▸ Extract
+++
Jekart. Pull the carpet. Call 3 companies that refurbish oak floors and get a price on doing the job. They will tell if it is worth doing..I had mine done professionally, 15 years ago. When I priced the rental of the machine, the sanding pads, sealant,my time etc. It was cheaper to have it done. If it is an older home, an oil based poly uerathne is the way to go. the water based stuff that looks like a basketball court will crack over time due to the movement of the floor. I had 10 people call the person that did mine for there floors. Pm ME if you need more info.


----------



## jpollman (Jan 14, 2001)

Elk5012 said:


> Looking at the gaps in the floor you need to rough sand to remove the finish and lightly spray water on the floor to swell the wood back to size. No puddles you don't want the oak turning black again. Let dry over night, then finish sanding the floor before staining or clearing. That should tighten up most of the gaps.


The problem I see with that method is that once the wood dries out, the cracks will come right back. Unless you increase the humidity in the house and keep it at a constant level, the wood will dry and the cracks will open back up. I have hardwood through my entire house except for my kitchen and laundry/mud room. For the most part the cracks are very small and not noticeable most of the year. In the winter they open up a bit but it's still not that bad and I don't worry about it. Once Spring comes, the humidity goes back up and the gaps close.

John


----------



## Elk5012 (Mar 27, 2008)

jpollman said:


> The problem I see with that method is that once the wood dries out, the cracks will come right back. Unless you increase the humidity in the house and keep it at a constant level, the wood will dry and the cracks will open back up. I have hardwood through my entire house except for my kitchen and laundry/mud room. For the most part the cracks are very small and not noticeable most of the year. In the winter they open up a bit but it's still not that bad and I don't worry about it. Once Spring comes, the humidity goes back up and the gaps close.
> 
> John


 Thats what I do and tell the home owner they need a humidifier to keep moisture in the air. You're right, the wood does shrink and swell due to humidity. This just quickly puts life back into the wood. I've painted new homes and had case mouldings draw up away from the hardwood floors about an 1/8th of an inch within a few months with a poor set humidifier. Make sure you adjust it to the seasons.


----------
+++
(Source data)
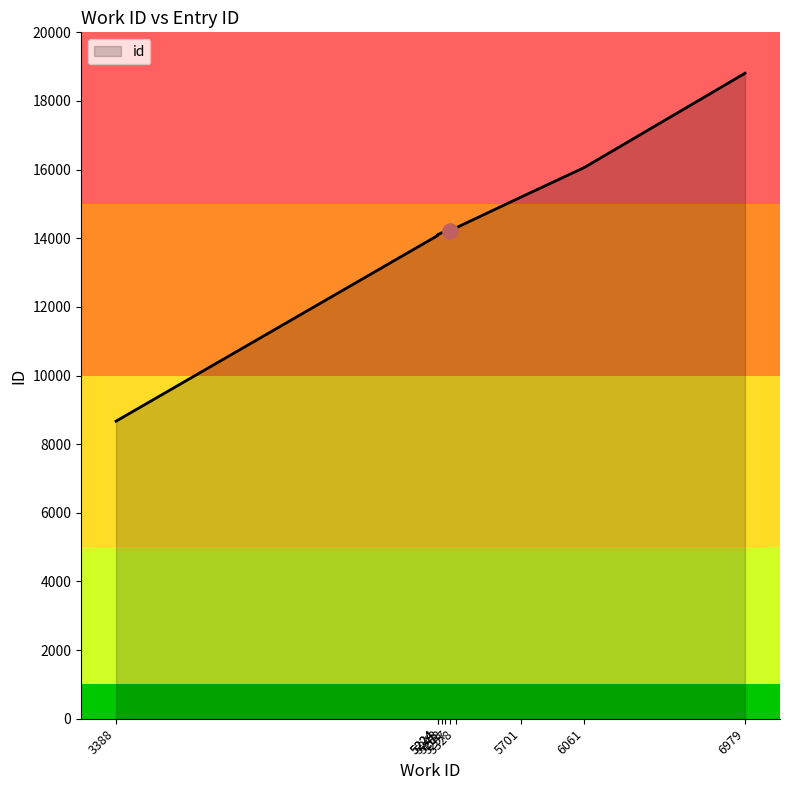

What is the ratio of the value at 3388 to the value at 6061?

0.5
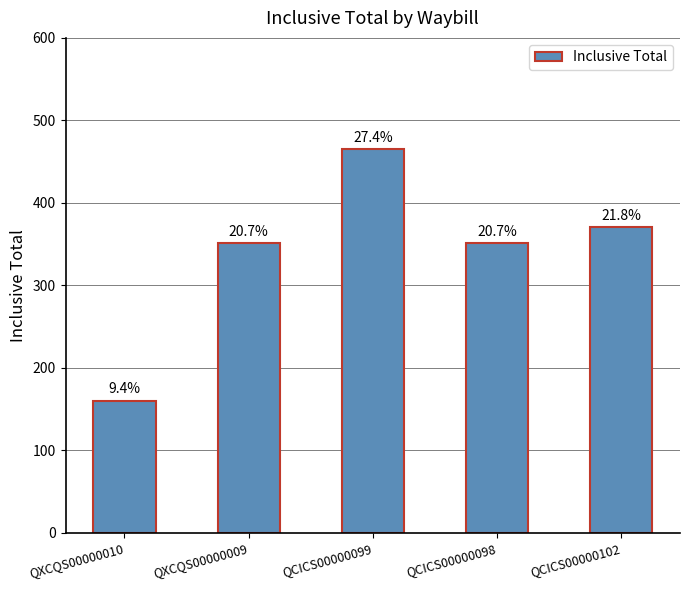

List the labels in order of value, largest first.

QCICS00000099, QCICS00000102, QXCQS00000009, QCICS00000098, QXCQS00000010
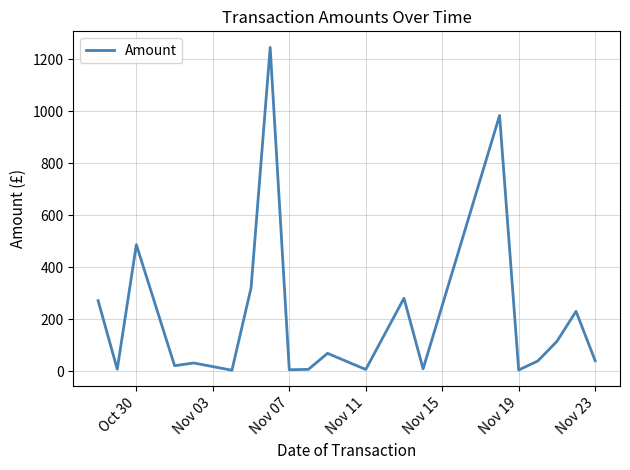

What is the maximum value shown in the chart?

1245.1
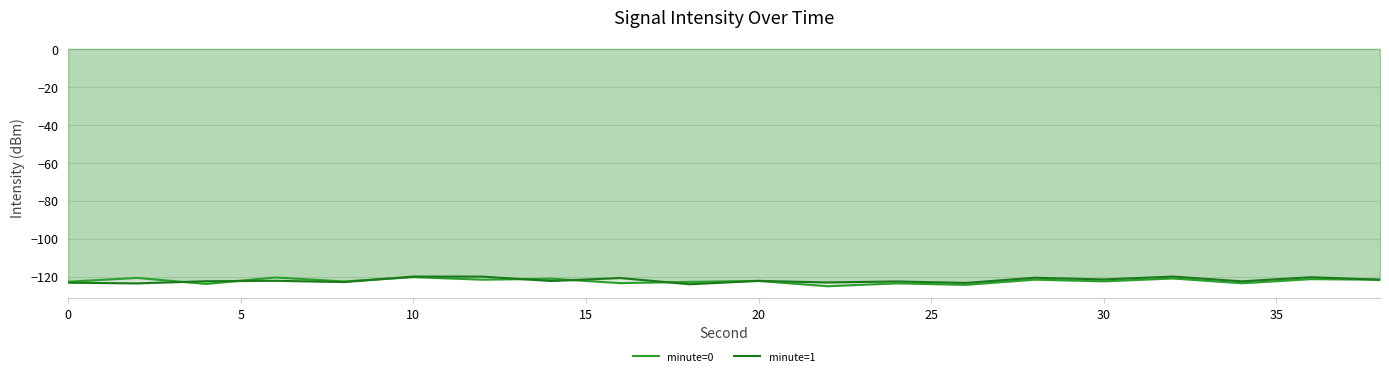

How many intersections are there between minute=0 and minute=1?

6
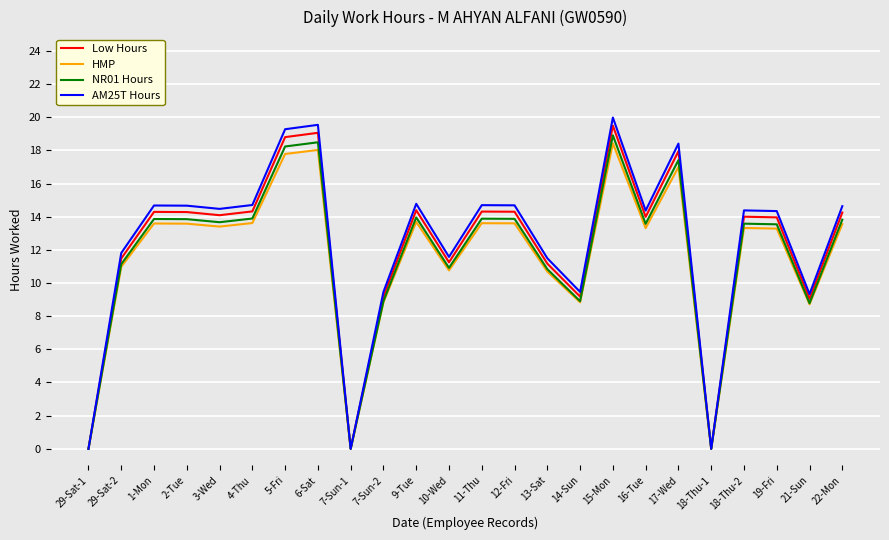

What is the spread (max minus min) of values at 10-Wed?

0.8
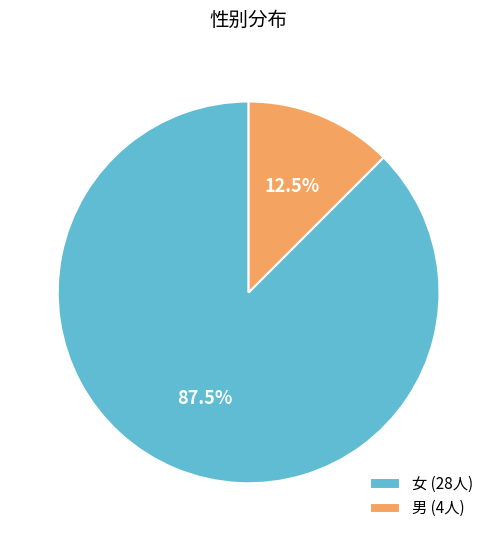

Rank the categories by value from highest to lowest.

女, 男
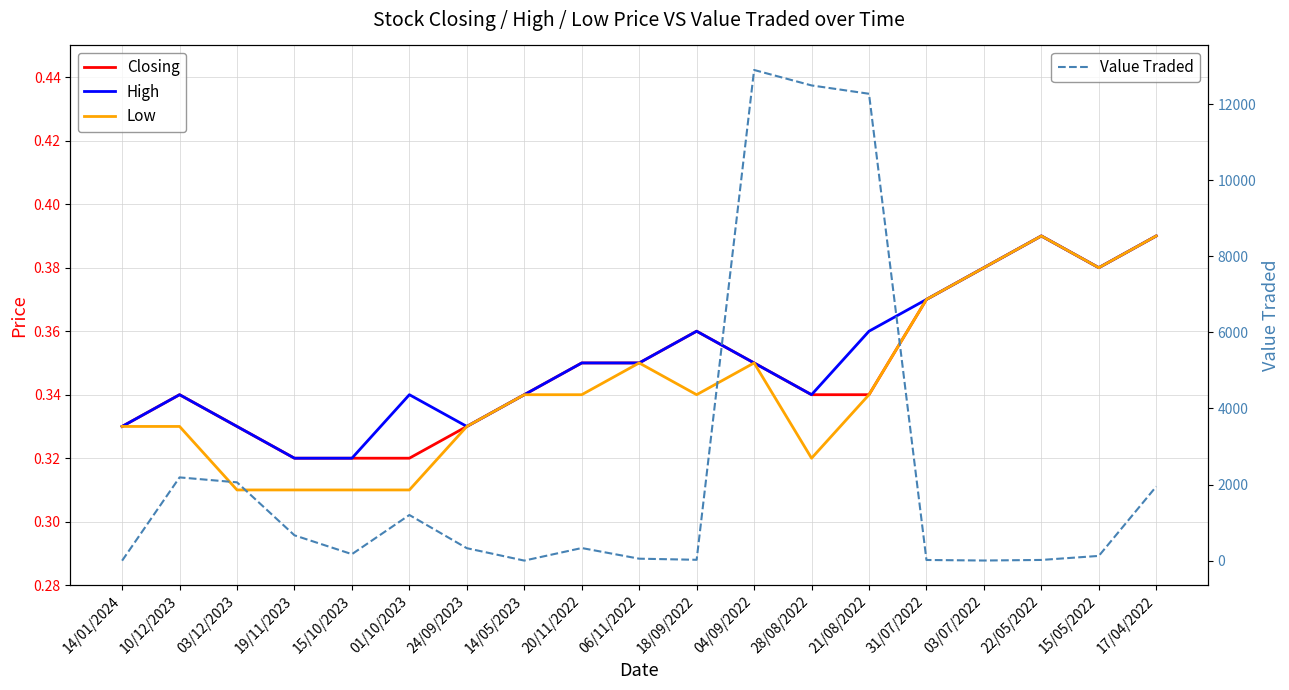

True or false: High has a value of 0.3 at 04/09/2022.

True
+++
▸ Tasks to carry out
A - Output, word for word, the part of the hardwood floor thread that opens with the words containing "Jekart. Pull the" and closes with "(Jan 14, 2001)".
B - Return the lines of the source data verbatim, from the line containing "List the labels" through the end of the source data, leaving out the pictures.

▸ Task results
A -
Jekart. Pull the carpet. Call 3 companies that refurbish oak floors and get a price on doing the job. They will tell if it is worth doing..I had mine done professionally, 15 years ago. When I priced the rental of the machine, the sanding pads, sealant,my time etc. It was cheaper to have it done. If it is an older home, an oil based poly uerathne is the way to go. the water based stuff that looks like a basketball court will crack over time due to the movement of the floor. I had 10 people call the person that did mine for there floors. Pm ME if you need more info.


----------



## jpollman (Jan 14, 2001)

B -
List the labels in order of value, largest first.

QCICS00000099, QCICS00000102, QXCQS00000009, QCICS00000098, QXCQS00000010

What is the maximum value shown in the chart?

1245.1

How many intersections are there between minute=0 and minute=1?

6

What is the spread (max minus min) of values at 10-Wed?

0.8

Rank the categories by value from highest to lowest.

女, 男

True or false: High has a value of 0.3 at 04/09/2022.

True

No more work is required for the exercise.